The most appropriate way to assess the complexity of an algorithm is to look at how long it takes to run. A complexity metric can also be based on space, i.e. memory, though time is usually the more meaningful metric. Table 10 gives the training and prediction time for feature selection and feature weighting algorithms. It shows that BSSA has consumed lesser time for training process than other meta-heuristic algorithms for all datasets except Pima. Also, the heart dataset has consumed more time for training process than other datasets for all algorithms. On the other hand, Liver dataset has consumed lesser time for training process than other datasets with and without feature selection and feature weighting for all evolutionary algorithms except ChOA. In ChOA, Pima diabetes dataset has consumed lesser training time with and without feature selection and feature weighting. As for testing time, the MALO has consumed minimum prediction time than other evolutionary algorithms.

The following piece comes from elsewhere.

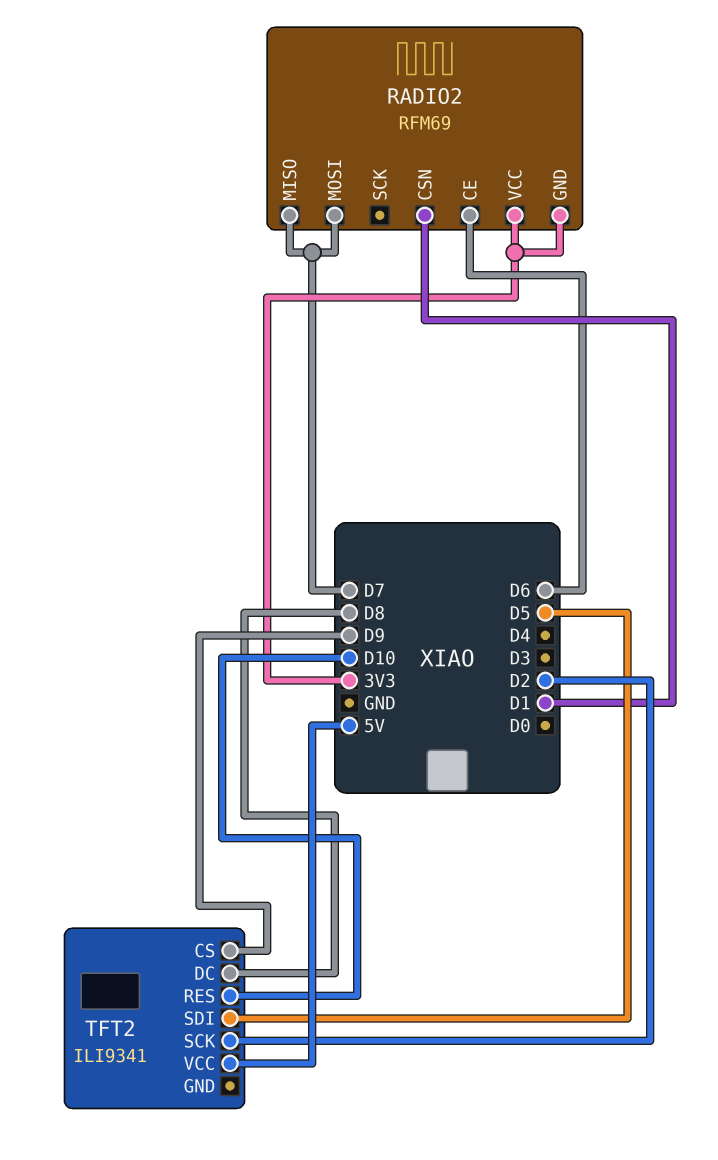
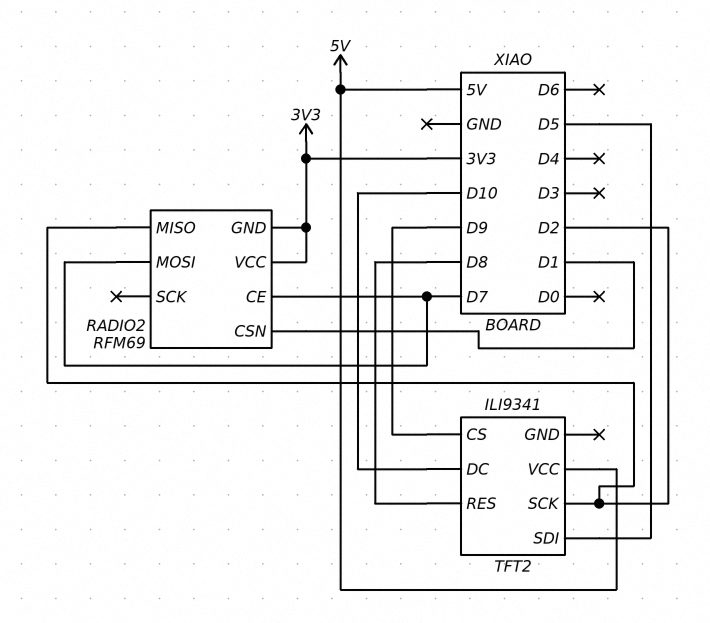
RADIO2 pin CE: D6 -> D7
RADIO2 pin MISO: D7 -> D2
TFT2 pin DC: D8 -> D10
TFT2 pin RES: D10 -> D8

Table 10 Training and prediction time for feature selection and feature weighting algorithms

6 Conclusion

In this paper, five meta-heuristic algorithms are compared for feature selection and feature weighting process. The algorithms employed are ChOA, TSA, BSSA, ALO and MALO. Five UCI datasets are used for performance analysis of the meta-heuristic optimization algorithms and the comparative results are obtained. From the experimental results, it has been observed that the accuracy of FFNN is greatly improved and the computation time is comparatively reduced after feature selection and feature weighting using meta-heuristic algorithms. For evaluating the classification performance, the classification results are compared with other existing classifiers like DANN, C4.5 and KNN classifier. The experimental results display that the FFNN with feature selection and feature weighting has obtained higher classification accuracy than existing algorithms on different datasets. Thus, the meta-heuristic optimization algorithms used for comparison are found to be effective for feature selection and feature weighting processes. Moreover, neural network classification is stated as a promising model with better classification rates. The algorithms used in the comparative analysis are stable enough to find relevant feature required for hard classification problems. It would be noteworthy to consider hybrid optimization algorithm for feature selection and feature weighting in data mining classification tasks in the future research.